Un sujet de brevet vraiment fantastique!

Les faits : le sujet découvert par les élèves et les professeur·es de la métropole ce lundi 28 juin portait sur un point du programme de 4e, le récit fantastique, à partir d’un extrait du Capitaine Fracasse, de Théophile Gautier.

Traditionnellement, cela n’aurait pas vraiment posé de problème, puisque l’épreuve est censée porter sur tous les points abordés au cours du cycle 4.

Mais c’était sans compter les conditions d’enseignement et d’apprentissage très particulières de ces deux dernières années.

Les raisons du scandale :

Les réactions ne se sont pas fait attendre : colère, dépit, désarroi face à un sujet portant sur le programme de 4e. Car pour beaucoup, en prenant – peut-être – en compte les difficultés d’études de l’année de 3e, les autorités auraient oublié le long confinement qui avait marqué la 4e, au moment où les élèves auraient dû, justement, aborder le récit fantastique.

Ce sujet paraît donc particulièrement inadapté, et nous sommes d’accord.

On entend également que le niveau de réflexion attendu des élèves est d’une pauvreté affligeante, avec des questions relevant davantage du repérage et du relevé que d’une véritable interprétation et appropriation du texte. Nous en sommes également d'accord.

Le sujet de réflexion proposé en rédaction cristallise ces critiques : « Aimez-vous découvrir des œuvres littéraires et artistiques dans lesquelles interviennent le surnaturel ou l’étrange ? »

Pour certain·es, il s'agit là d'une insulte au travail accompli dans les classes en faveur d’une analyse personnelle des œuvres et d’un développement de l’esprit critique ;  pour d'autres, dont nous ne faisons pas partie, c'est l'éternelle lamentation concernant la baisse de niveau ou le laxisme : prétendu « nivellement par le bas », présage d’une correction qui laisserait « tout passer », etc.

Les critiques sont nombreuses et l’on pourrait développer longuement à propos des défaillances du sujet proposé et de son (non-)sens pédagogique et politique.

Les sources du problème : la volonté ministérielle insensée

Mais rappelons-nous avant toute chose qu’au-delà de ces sujets inadaptés et aberrants, c’est le maintien même des examens, dont le brevet des collèges, qui est insensé.

Quel que soit le sujet proposé, il ne pouvait être « satisfaisant » pour tou·tes : programmes incomplets sur deux des trois années du cycle 4 ; progression chaotique des élèves ; angoisses liées au COVID, absences, maladie, convalescence des élèves comme des professeur·es ; deuils ; confinements ; inégalités sociales et numériques ; demi-jauges dans seulement 15 départements pour les 3e, etc.

Comment imaginer un sujet qui puisse prendre en compte autant de facteurs différents nés de la crise sanitaire ?

• _Entrées enregistrées_
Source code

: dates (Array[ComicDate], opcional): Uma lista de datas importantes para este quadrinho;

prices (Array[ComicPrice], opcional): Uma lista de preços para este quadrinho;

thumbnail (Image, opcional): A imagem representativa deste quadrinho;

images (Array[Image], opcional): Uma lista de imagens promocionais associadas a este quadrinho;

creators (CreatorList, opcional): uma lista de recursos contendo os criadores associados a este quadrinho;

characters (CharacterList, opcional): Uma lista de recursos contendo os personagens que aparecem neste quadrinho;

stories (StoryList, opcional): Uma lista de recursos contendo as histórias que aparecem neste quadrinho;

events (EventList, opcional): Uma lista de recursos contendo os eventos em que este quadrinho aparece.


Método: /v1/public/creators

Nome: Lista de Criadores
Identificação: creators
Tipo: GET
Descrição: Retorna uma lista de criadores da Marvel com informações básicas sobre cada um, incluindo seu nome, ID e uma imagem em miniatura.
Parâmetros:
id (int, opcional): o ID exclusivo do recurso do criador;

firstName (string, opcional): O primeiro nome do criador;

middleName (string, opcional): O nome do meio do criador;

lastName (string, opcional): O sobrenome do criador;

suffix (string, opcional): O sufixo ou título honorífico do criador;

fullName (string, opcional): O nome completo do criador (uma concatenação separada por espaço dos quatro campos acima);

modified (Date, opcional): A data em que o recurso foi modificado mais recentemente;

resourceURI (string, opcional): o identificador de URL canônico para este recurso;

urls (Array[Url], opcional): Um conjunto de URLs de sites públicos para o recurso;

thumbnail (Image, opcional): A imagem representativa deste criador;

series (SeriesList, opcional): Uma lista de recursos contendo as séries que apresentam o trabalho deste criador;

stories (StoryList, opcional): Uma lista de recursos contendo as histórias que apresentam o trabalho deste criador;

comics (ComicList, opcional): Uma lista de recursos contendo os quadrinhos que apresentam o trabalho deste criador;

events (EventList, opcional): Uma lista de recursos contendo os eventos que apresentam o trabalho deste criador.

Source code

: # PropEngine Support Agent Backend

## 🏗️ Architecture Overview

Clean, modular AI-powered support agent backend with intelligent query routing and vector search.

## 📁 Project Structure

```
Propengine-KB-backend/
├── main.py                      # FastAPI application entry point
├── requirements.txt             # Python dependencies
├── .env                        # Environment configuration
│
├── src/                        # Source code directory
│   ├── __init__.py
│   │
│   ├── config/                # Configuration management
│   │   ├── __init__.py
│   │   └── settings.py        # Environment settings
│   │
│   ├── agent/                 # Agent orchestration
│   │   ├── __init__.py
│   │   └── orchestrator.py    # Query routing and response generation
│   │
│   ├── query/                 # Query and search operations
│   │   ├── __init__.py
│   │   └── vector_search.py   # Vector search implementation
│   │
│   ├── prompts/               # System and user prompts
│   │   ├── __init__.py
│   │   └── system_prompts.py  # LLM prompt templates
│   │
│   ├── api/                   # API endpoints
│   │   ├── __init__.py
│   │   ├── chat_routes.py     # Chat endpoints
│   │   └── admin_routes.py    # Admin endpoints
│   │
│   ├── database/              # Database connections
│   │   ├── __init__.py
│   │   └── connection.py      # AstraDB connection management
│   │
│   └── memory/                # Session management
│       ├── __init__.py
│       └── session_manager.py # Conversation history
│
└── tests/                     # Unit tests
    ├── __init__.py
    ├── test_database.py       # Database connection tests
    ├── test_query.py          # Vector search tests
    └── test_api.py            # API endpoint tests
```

• _Consigne_
Dans le texte sur le sujet de brevet, relevez les réactions au sujet énumérées dans la phrase qui commence par « Les réactions ne se sont pas fait attendre ».

• _Votre réponse_
colère, dépit, désarroi